### Problem details
Only lines with the word "Program" belong in the answer; copy them from the records below.

### Entries supplied

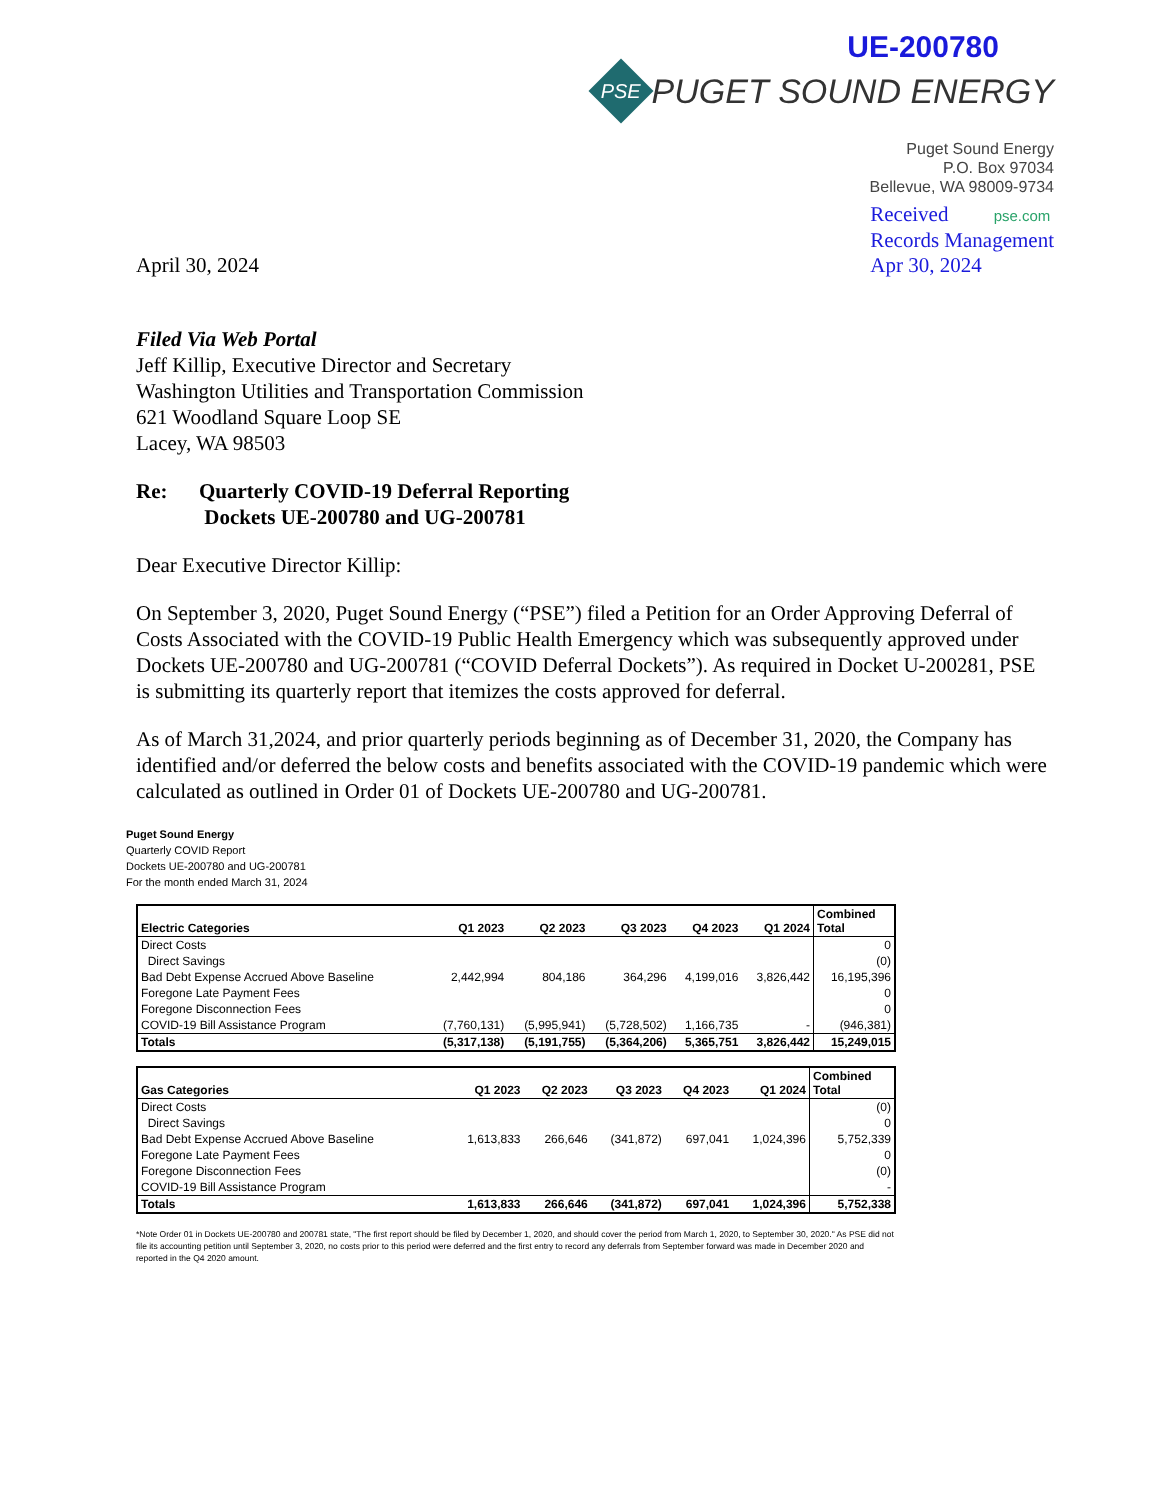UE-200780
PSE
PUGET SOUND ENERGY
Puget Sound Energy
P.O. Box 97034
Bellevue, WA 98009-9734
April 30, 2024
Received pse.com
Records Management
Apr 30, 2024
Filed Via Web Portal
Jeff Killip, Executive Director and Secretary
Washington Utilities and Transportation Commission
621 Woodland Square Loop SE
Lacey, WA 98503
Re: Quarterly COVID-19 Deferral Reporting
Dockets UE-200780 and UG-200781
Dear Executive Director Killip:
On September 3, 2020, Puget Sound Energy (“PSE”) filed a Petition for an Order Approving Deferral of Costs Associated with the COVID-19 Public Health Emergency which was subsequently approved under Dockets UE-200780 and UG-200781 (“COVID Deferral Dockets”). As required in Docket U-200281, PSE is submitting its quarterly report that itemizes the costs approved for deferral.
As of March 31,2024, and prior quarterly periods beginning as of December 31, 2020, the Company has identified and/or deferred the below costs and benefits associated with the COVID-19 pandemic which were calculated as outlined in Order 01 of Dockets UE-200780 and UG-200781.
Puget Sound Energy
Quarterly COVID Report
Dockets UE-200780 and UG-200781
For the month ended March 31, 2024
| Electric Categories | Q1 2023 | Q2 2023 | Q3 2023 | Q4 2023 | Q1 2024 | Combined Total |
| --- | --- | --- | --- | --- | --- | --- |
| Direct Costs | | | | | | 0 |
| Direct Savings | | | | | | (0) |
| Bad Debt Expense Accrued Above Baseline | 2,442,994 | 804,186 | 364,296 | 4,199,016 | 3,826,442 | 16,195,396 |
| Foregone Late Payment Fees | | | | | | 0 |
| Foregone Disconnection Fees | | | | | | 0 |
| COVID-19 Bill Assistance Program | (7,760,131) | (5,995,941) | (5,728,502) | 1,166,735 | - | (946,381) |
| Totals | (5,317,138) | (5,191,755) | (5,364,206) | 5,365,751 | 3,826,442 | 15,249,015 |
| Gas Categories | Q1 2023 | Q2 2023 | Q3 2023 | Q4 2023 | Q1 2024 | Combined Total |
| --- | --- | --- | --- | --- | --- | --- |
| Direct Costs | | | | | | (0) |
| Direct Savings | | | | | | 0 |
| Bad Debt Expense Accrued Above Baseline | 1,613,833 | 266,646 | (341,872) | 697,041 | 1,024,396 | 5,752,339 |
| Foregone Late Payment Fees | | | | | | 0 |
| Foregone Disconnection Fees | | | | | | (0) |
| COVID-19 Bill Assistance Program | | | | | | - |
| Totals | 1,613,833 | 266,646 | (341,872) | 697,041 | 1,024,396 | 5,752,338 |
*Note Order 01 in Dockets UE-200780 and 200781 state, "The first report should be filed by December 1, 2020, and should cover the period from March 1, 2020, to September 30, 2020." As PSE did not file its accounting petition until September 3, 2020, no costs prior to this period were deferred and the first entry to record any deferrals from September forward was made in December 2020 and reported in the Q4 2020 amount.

### Reply
| COVID-19 Bill Assistance Program | (7,760,131) | (5,995,941) | (5,728,502) | 1,166,735 | - | (946,381) |
| COVID-19 Bill Assistance Program | | | | | | - |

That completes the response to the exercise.